We walk through the majestic gardens and fountains. He tells me about what has been going on in his life and I tell him about mine. We get to the center of the of the garden. An enormous marble fountain with small cherups carved onto the edges of each bowl. The clear water pouring over the edges of each bowl until it reaches the largest bowl, which sits on the granite tile floor. The church bells begin ringing. "I should be getting back now." I tell him. I pull away from him. "Would you let me take you to the fair?" he calls out as start to run on the orange and yellow pebble path. I stop and turn around. His eyes sparkle as he smiles. "I'd love to." I answer. "Tomorrow night for your birthday then!" he shouts. I already started running again. "Okay!" I  shout back. My feet make a crunch sound as I race through the tiny rocks. James Marter, I think. He was my friend for years until the summer he went steady with Molly Torker. Molly Torker, I think. She always looked so flawless and perfect. Her strong, healthy blonde curls always swirled around her peach colored skin. Her royal blue eyes shined like the ocean. She was beautiful. I knew I could never compete against her. That is, until she moved away last month. She's in New York now. She won't be back. The thought of her never returning made me smile. I finally reach the doors and peek in to see what everyone is doing. They're all sitting in the perfectly set benches, looking up to the stage. I move the the side so I can see who is speaking. I catch a glimpse of my father's dull brown hair and reading glasses. It's almost my turn to give my speech, I think.
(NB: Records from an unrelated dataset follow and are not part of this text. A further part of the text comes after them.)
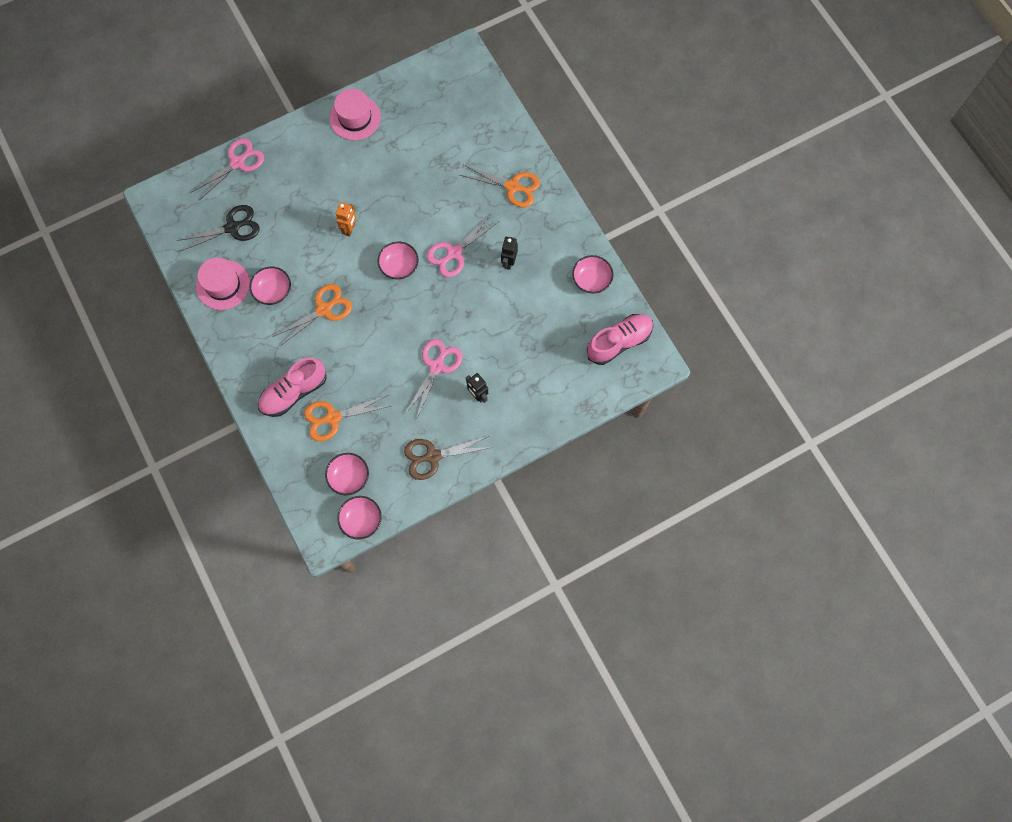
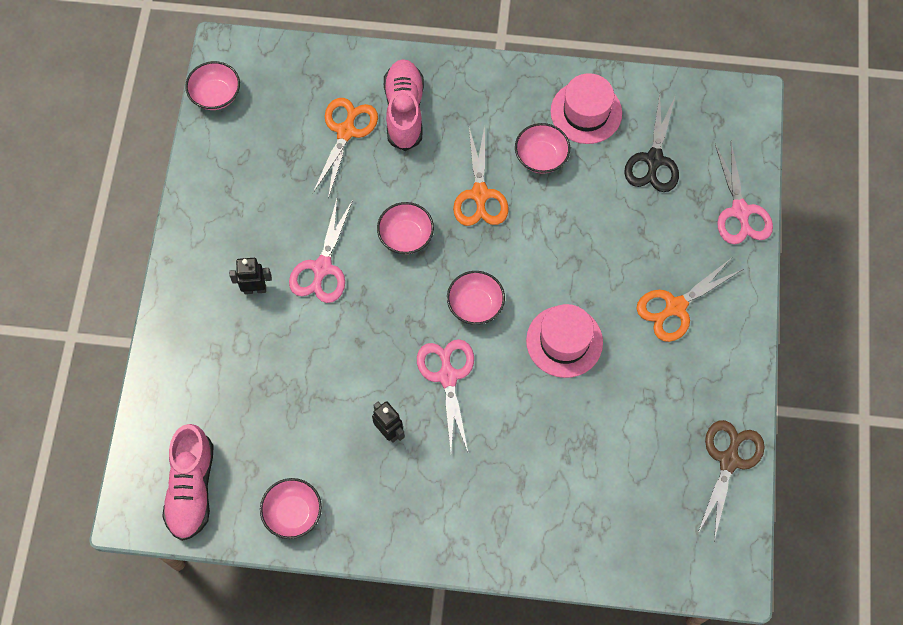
camera: 125 degrees right, 5 degrees down
(349, 477) = (269, 109): pink bowl -> pink bowl (406, 236)
(350, 229) = (563, 280): orange robot -> none
(355, 118) = (718, 379): pink hat -> pink hat (564, 341)
(432, 456) = (225, 200): brown scissors -> brown scissors (729, 460)
(436, 366) = (322, 268): pink scissors -> pink scissors turned 45 degrees clockwise
(513, 187) = (487, 506): orange scissors -> orange scissors (675, 307)

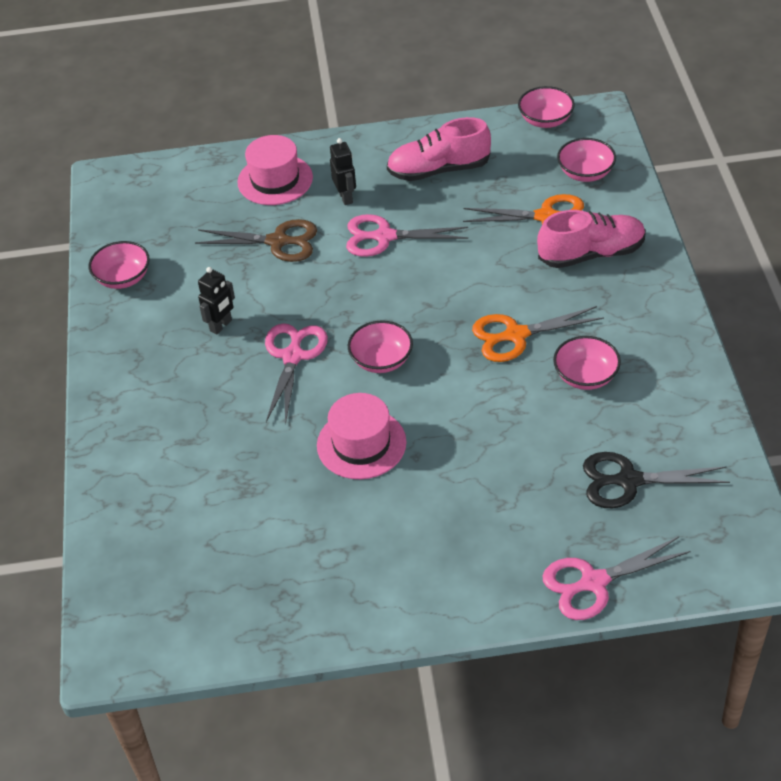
camera: 80 degrees right, 20 degrees down
(192, 488) = (135, 207): pink shoe -> pink shoe (438, 170)
(406, 236) = (442, 288): pink bowl -> pink bowl (585, 173)
(447, 376) = (293, 356): pink scissors -> pink scissors turned 60 degrees counterclockwise
(586, 112) = (664, 404): pink hat -> pink hat (275, 180)
(675, 307) = (437, 539): orange scissors -> none
(729, 460) = (253, 628): brown scissors -> brown scissors (278, 241)

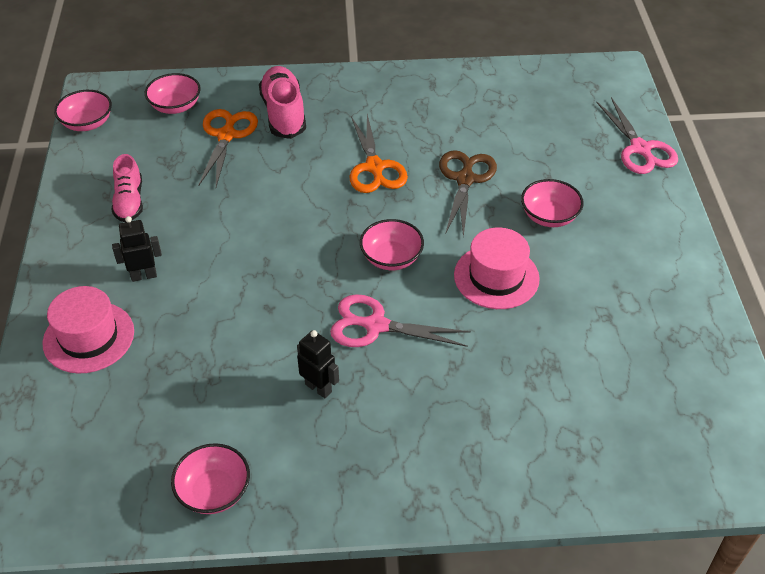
camera: 90 degrees left, 0 degrees up
(278, 241) = (196, 335): brown scissors -> brown scissors (465, 179)
(384, 237) = (217, 248): pink scissors -> none
(438, 170) = (129, 202): pink shoe -> pink shoe, size x0.66
(585, 376) = (429, 132): pink bowl -> pink bowl (549, 216)
(628, 481) = (542, 121): black scissors -> none

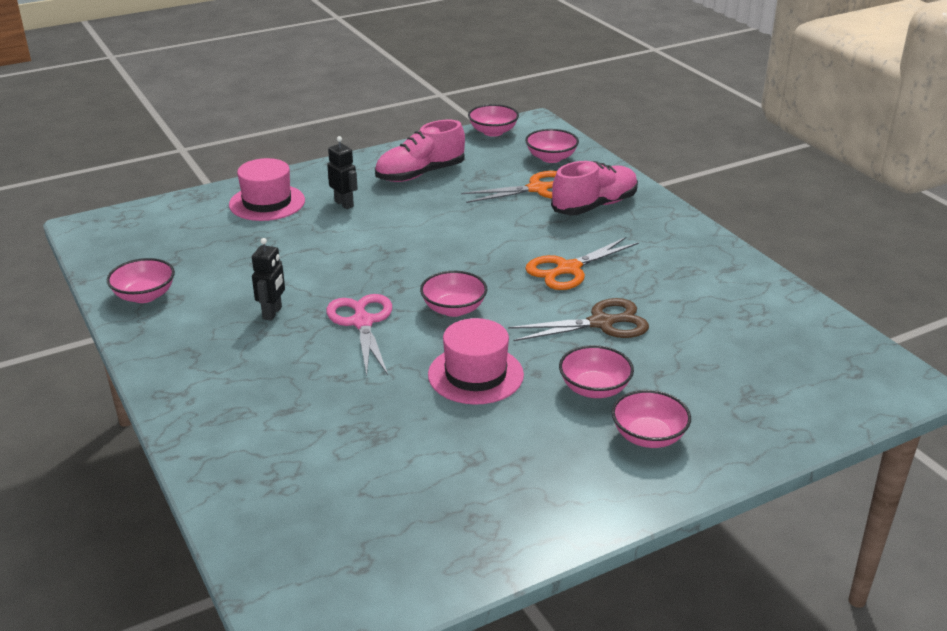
camera: 65 degrees right, 15 degrees down
(129, 202) = (420, 174): pink shoe -> pink shoe, size x1.51
(618, 211) = (648, 436): none -> pink bowl
(640, 149) = (777, 432): pink scissors -> none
I pace back and forth, wheezing. I never wrote a speech. What am I going to say? I don't want to break down and cry because I have nothing to say. I take a deep breath. My father steps off of the stage and my mother walks up. Her voice soft and sorrowful, just like earlier. I tiptoe to the bench where my brothers are sitting. My mother gives a speech about Kevin. All the good times,  bad times, and what it was like raising him. She smiles pathetically and walks off of the stage. I walk onto it. I smile sweetly and  look at my shoes. I click my heels together and sigh nervously. I look up to the familiar and unfamiliar faces in the crowd. The dark colors blend together in a sea of black. "Umm...stop," I blurt out. Everyone's eyebrows raise in shock. They lean forward for an explanation. "Stop saying you're sorry for my loss. What are you sorry about? He fought in the war for our country. He is brave. No one knows how I feel. I lost my brother, best friend, and hero at one time. I don't understand how you've felt the same sorrow and hatred that I do." I preach. Everybody's face was filled with surprise. A few of them smile. A young girl, about ten years old, began clapping. Few others whistle and clap along. I nod and walk back to my brothers. What did I say? What came over me?